Children the face of Africa’s unrelenting hunger

Food crises there have focused attention on the politics and geography of hunger on the world’s poorest continent, and how rich nations respond.

The UN says it needs $2 billion to help feed more than 25 million Africans in 2005. Funds raised so far? Less than half.

A spokesman for the UN’s World Food Program, Peter Smerdon, said: “Hot spots come and go due to crisis and drought, but the vast majority of people (Africans) are just too poor to feed themselves when there’s a slight disruption of their environment.”

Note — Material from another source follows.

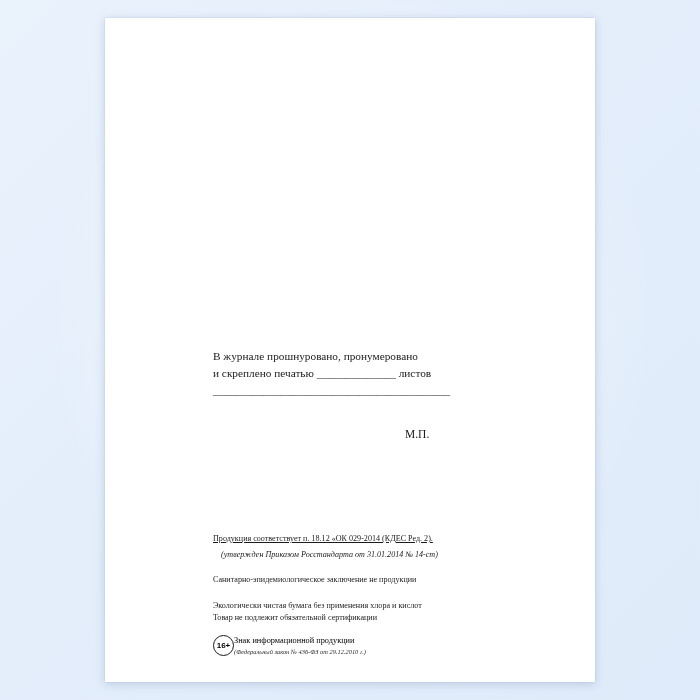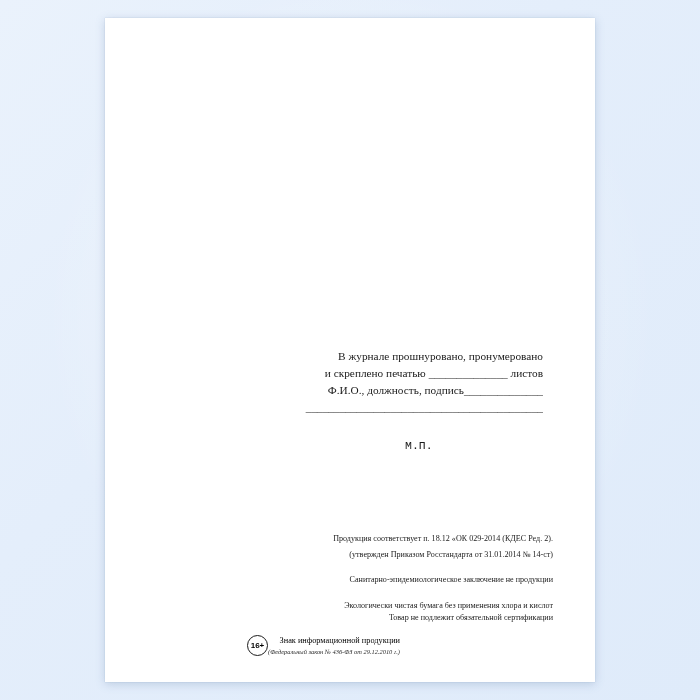"В журнале прошнуровано, пронумеровано" #page { text-align: right -> none }
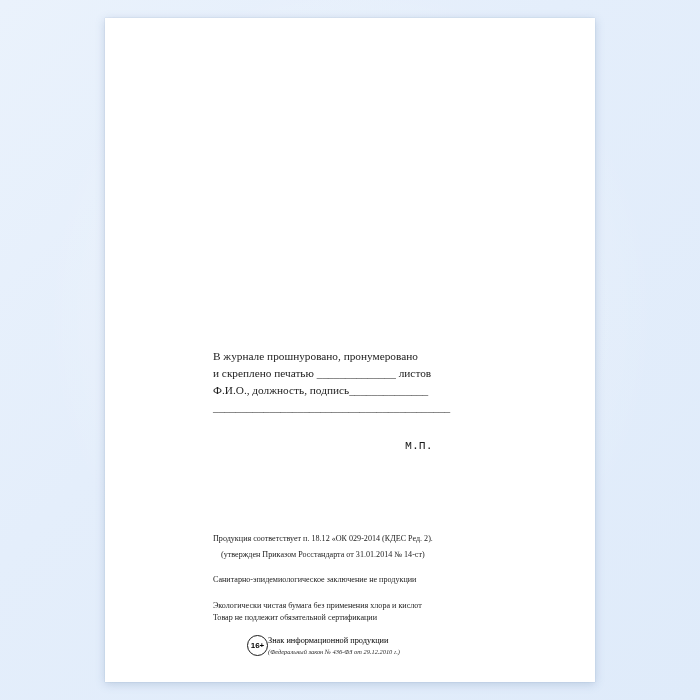"Ф.И.О., должность, подпись______________" div.line { html: <div>Ф.И.О., должность, подпись______________</div> -> none }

This year’s hot spots have been where poor rains and a plague of locusts last year wiped out crops and grazing lands. Aid groups warned of looming hunger in Niger, Mali, Mauritania and Burkina Faso.

Amid preoccupation with the Asian tsunami disaster, pleas for help were mostly ignored. Only in recent weeks, when media beamed images of starving children in Niger around the globe, did aid start to arrive there.

“As you can see from Niger, you have a long period with nothing, then the camera crews arrive and it becomes a political issue. Then aid arrives,” said Smerdon.

One-in-three of Africa’s 900 million people lack enough food each day, the United Nations says.

Smerton said hunger is “a chronic problem, particularly in chronically impoverished places. It takes only something small to push people into the position where they need food aid. The long-term solution is more development.”

In eastern Africa, five years of lower-than-normal rains have meant a prolonged drought in Eritrea and Ethiopia and upsurge in those needing food aid.

In Ethiopia, five million of the country’s 70 million people are termed by experts as chronically hungry, surviving on emergency food aid and a work-for-food or cash program. Further, some four million other Ethiopians have needed food aid due to the prolonged drought.

In the sand-blown belt stretching from Eritrea in the east to Mauritania in the west, this year’s crisis is largely environmental, save those going hungry in Sudan’s civil-war embroiled Darfur region.

In Zimbabwe, once one of the strongest economies in the region, the blame is placed on mankind.

UN experts say four million people there urgently need relief food to survive until the next harvest.

The governments of Mali and Niger, along with most aid workers, eschew the term “famine,” but this is disputed by Mohammed Ould Mahmoud, and Oxfam program director in Mali.

“The situation is very grave,” he said.